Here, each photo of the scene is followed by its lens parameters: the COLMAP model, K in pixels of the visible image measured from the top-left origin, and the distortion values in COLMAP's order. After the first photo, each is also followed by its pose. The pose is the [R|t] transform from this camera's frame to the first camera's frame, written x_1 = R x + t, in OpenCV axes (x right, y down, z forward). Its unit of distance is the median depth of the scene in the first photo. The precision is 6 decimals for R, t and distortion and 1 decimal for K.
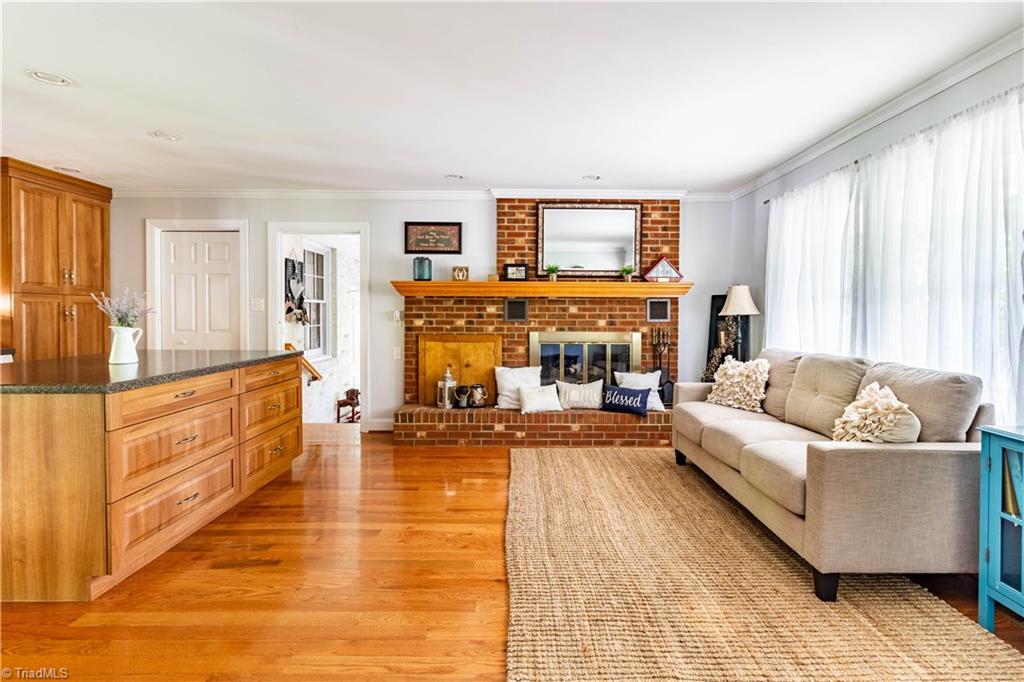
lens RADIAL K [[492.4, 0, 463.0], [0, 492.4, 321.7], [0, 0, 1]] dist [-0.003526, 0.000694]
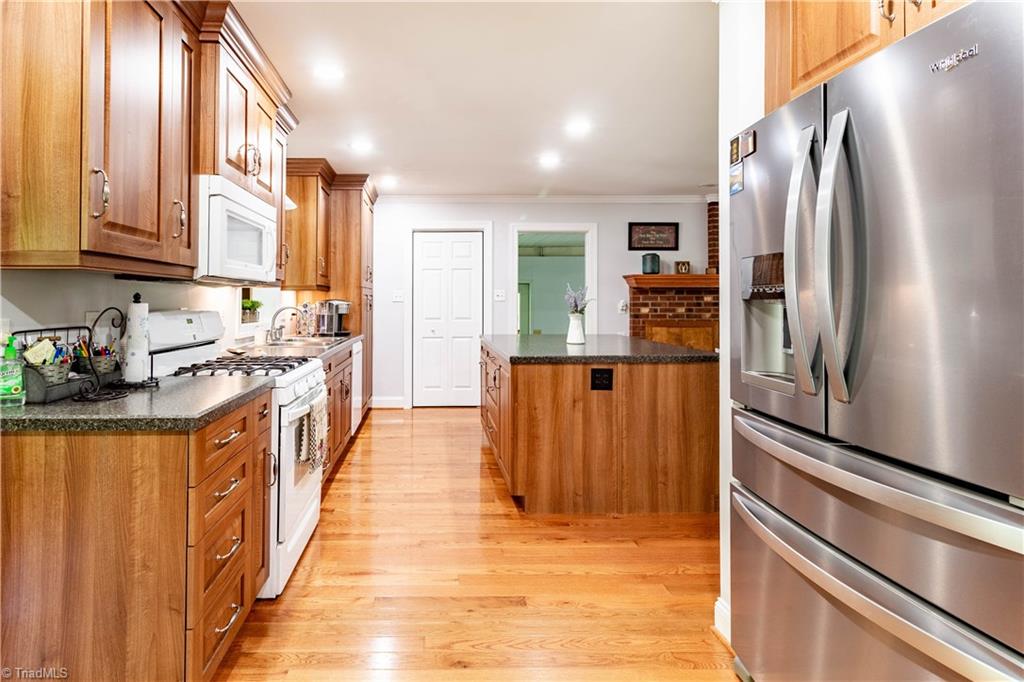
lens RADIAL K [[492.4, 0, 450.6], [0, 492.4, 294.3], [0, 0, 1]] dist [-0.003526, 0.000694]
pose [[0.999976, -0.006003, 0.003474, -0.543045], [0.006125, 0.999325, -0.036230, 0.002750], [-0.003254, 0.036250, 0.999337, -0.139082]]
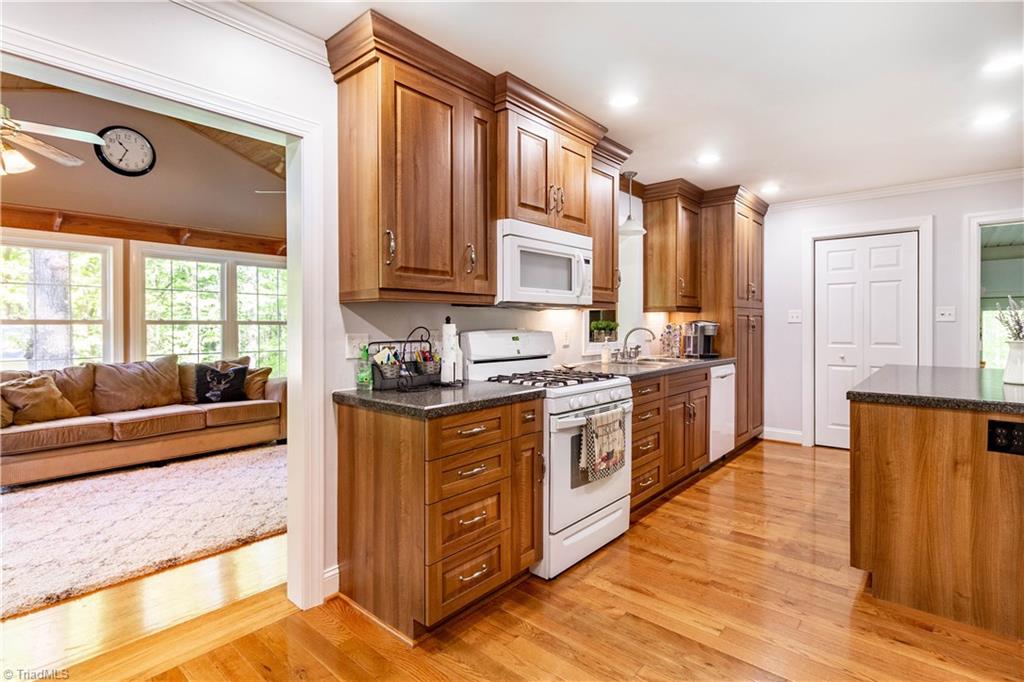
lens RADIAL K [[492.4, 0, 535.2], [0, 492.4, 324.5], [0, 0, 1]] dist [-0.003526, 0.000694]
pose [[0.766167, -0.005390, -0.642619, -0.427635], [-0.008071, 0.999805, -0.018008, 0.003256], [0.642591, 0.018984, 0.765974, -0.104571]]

● ● ● ● ● ● ●

Work instructions
Copy out the records above in full, exactly as written, but not the pictures.

Solution to this task
Here, each photo of the scene is followed by its lens parameters: the COLMAP model, K in pixels of the visible image measured from the top-left origin, and the distortion values in COLMAP's order. After the first photo, each is also followed by its pose. The pose is the [R|t] transform from this camera's frame to the first camera's frame, written x_1 = R x + t, in OpenCV axes (x right, y down, z forward). Its unit of distance is the median depth of the scene in the first photo. The precision is 6 decimals for R, t and distortion and 1 decimal for K.
lens RADIAL K [[492.4, 0, 463.0], [0, 492.4, 321.7], [0, 0, 1]] dist [-0.003526, 0.000694]
lens RADIAL K [[492.4, 0, 450.6], [0, 492.4, 294.3], [0, 0, 1]] dist [-0.003526, 0.000694]
pose [[0.999976, -0.006003, 0.003474, -0.543045], [0.006125, 0.999325, -0.036230, 0.002750], [-0.003254, 0.036250, 0.999337, -0.139082]]
lens RADIAL K [[492.4, 0, 535.2], [0, 492.4, 324.5], [0, 0, 1]] dist [-0.003526, 0.000694]
pose [[0.766167, -0.005390, -0.642619, -0.427635], [-0.008071, 0.999805, -0.018008, 0.003256], [0.642591, 0.018984, 0.765974, -0.104571]]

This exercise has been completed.